BRIEF A » Set down the object point listings verbatim, starting at the line containing "Analyze this satellite" and continuing through the end of the listings, with both ends included. Leave the pictures out.

Assembling velomobile commons for young people in a marginalised Amsterdam neighborhood

Open Access
Authors
Publication date 04-2025
Journal Cities
Article number 105763
Volume | Issue number 159
Number of pages 12
Organisations
  • Faculty of Social and Behavioural Sciences (FMG) - Amsterdam Institute for Social Science Research (AISSR)
Abstract
The polymorphous sustainability crisis demands large scale transitions in urban mobility. In many places a lot of expectation is put on urban cycling. Yet, many scholars have argued that cycling transitions tend to cater to the affluent, native, white and in other ways privileged urban areas and people. Mobility researchers have proposed mobility commoning as a key theoretical resource to account for the social justice of mobility transitions, but its practical operationalisations remain scarce. This paper focuses on cycling promotion efforts among an intersectional marginalized group that has received little attention in this research and policy context: lower-class, racialized youths in urban peripheries. The study deployed theoretical understandings from recent mobility justice/commoning literatures to create an action research study on Amsterdam cycling program's efforts to promote cycling among youths in the historically marginalized neighborhood of Bijlmer. The results highlight how even advanced cycling environments might be underpinned by intersectional mobility injustices, and how both, immature and advanced cycling cities should engage with local communities and diverse groups to assemble velomobile commons.

[Dataset items]
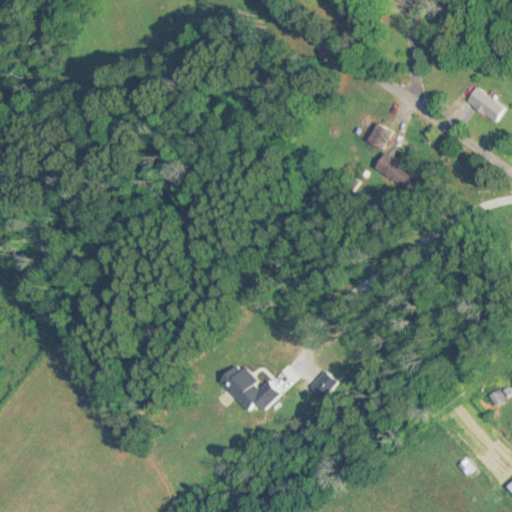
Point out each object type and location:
road: (390, 84)
building: (486, 106)
building: (394, 170)
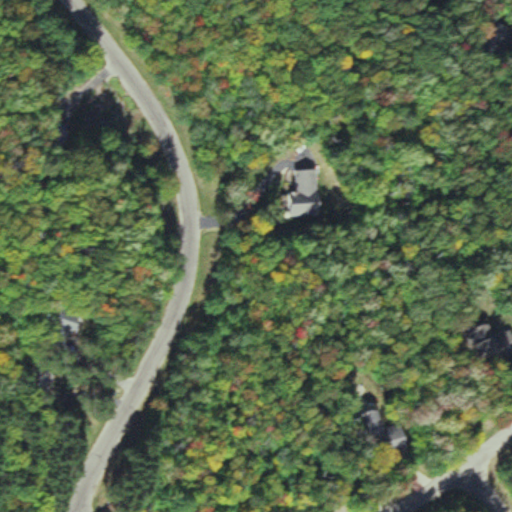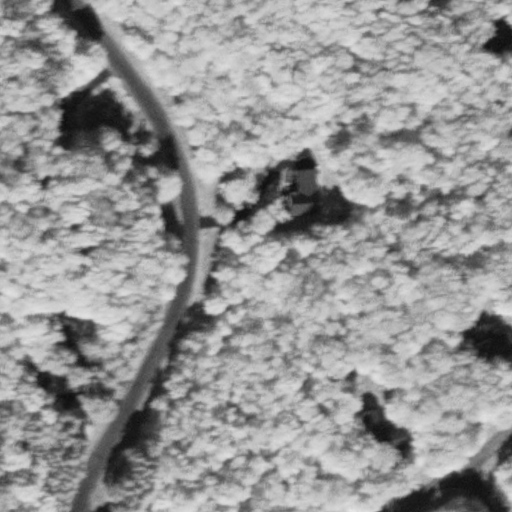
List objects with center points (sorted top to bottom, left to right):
building: (307, 193)
road: (184, 249)
building: (491, 342)
building: (384, 433)
road: (490, 447)
road: (425, 488)
road: (487, 488)
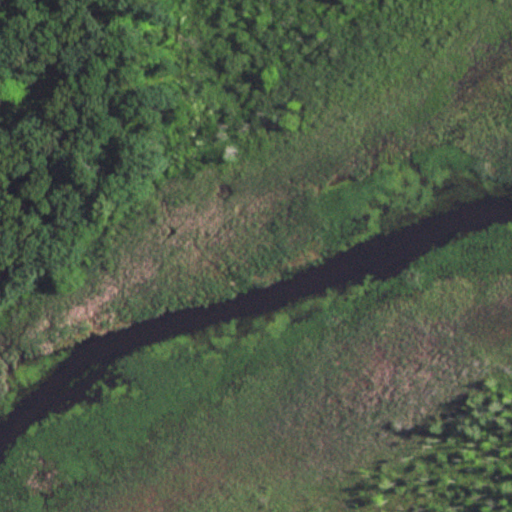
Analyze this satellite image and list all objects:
river: (252, 305)
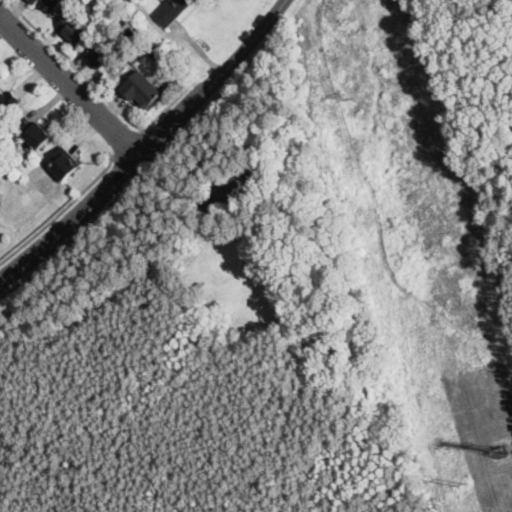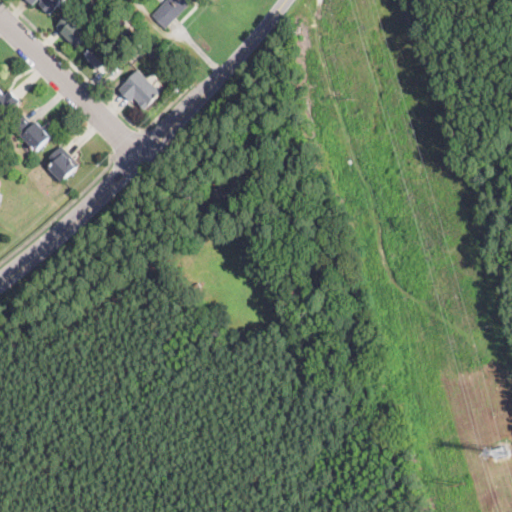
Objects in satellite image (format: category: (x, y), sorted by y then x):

BRIEF B » Condense the paragraph of the abstract on Amsterdam youth cycling that begins "The polymorphous sustainability crisis" into a short bulleted list that keeps its main facts.

EXPECTED OUTPUT A »
Analyze this satellite image and list all objects:
river: (252, 305)
Objects in satellite image (format: category: (x, y), sorted by y then x):

EXPECTED OUTPUT B »
- The sustainability crisis calls for large-scale changes in urban mobility, and many places pin high hopes on urban cycling.
- Scholars argue that cycling transitions tend to favor affluent, native, white and otherwise privileged areas and people.
- Mobility commoning has been proposed as a way to address the social justice of these transitions, but practical applications are scarce.
- The paper examines cycling promotion aimed at lower-class, racialized youths in urban peripheries, a group that has received little attention.
- Drawing on mobility justice and commoning literature, it presents an action research study of an Amsterdam cycling program's work with youths in the historically marginalized Bijlmer neighborhood.
- The findings show that even advanced cycling environments can rest on intersectional mobility injustices.
- Both immature and advanced cycling cities should work with local communities and diverse groups to assemble velomobile commons.